= Task to complete =
Gather the lines below that include the string "Satzung", copying each in full.

Top of Supplied data

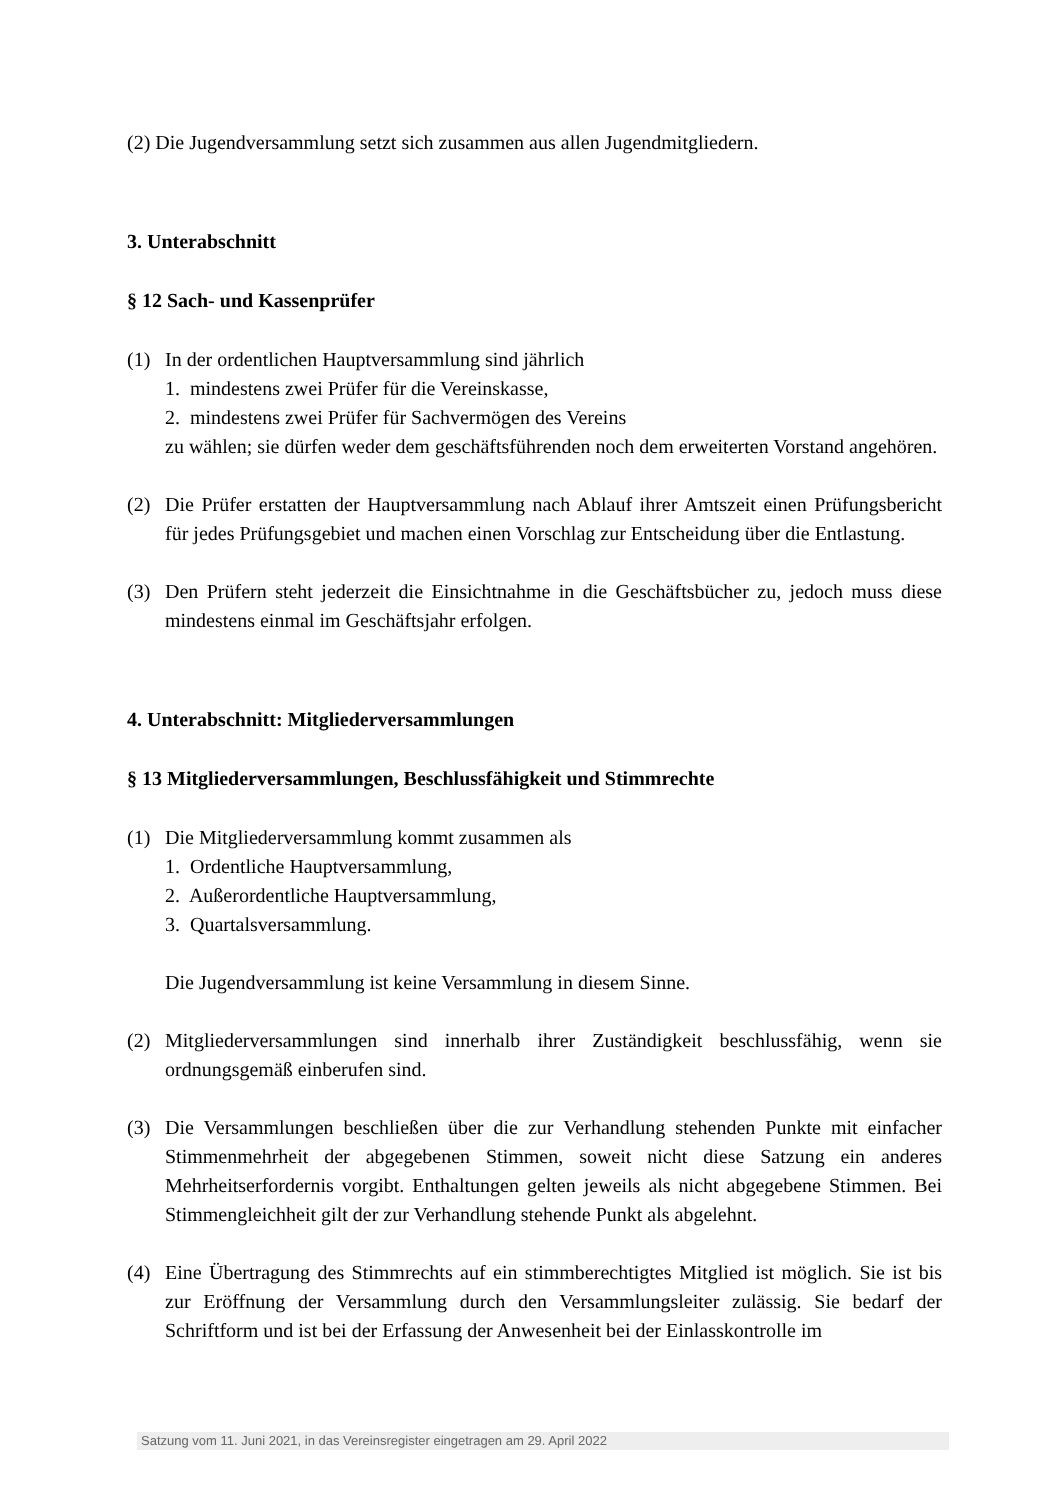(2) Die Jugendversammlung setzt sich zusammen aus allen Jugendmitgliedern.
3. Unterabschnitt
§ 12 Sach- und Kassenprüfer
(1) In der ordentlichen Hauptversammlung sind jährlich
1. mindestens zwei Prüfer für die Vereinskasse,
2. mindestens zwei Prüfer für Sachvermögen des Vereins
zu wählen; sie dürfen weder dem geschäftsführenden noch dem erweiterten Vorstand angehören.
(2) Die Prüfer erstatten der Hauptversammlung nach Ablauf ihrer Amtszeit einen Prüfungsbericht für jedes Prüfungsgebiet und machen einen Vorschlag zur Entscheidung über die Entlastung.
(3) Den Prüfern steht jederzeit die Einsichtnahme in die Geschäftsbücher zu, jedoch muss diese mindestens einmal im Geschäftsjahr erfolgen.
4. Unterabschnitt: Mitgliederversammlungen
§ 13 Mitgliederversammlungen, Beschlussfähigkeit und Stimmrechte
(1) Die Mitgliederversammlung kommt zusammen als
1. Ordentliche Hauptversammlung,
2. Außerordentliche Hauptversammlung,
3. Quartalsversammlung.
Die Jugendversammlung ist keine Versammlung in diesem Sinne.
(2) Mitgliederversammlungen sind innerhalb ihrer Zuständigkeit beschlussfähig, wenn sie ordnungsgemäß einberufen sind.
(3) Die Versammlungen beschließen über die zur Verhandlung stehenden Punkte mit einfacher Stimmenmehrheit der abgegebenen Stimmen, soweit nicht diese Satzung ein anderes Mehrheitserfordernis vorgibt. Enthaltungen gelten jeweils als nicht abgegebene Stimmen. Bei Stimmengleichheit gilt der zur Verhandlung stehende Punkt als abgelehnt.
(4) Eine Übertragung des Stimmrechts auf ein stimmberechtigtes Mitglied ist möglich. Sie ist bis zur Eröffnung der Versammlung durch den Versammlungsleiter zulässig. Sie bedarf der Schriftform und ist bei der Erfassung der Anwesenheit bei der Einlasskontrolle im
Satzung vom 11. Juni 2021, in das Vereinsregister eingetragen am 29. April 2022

Bottom of Supplied data

= Your response =
(3) Die Versammlungen beschließen über die zur Verhandlung stehenden Punkte mit einfacher Stimmenmehrheit der abgegebenen Stimmen, soweit nicht diese Satzung ein anderes Mehrheitserfordernis vorgibt. Enthaltungen gelten jeweils als nicht abgegebene Stimmen. Bei Stimmengleichheit gilt der zur Verhandlung stehende Punkt als abgelehnt.
Satzung vom 11. Juni 2021, in das Vereinsregister eingetragen am 29. April 2022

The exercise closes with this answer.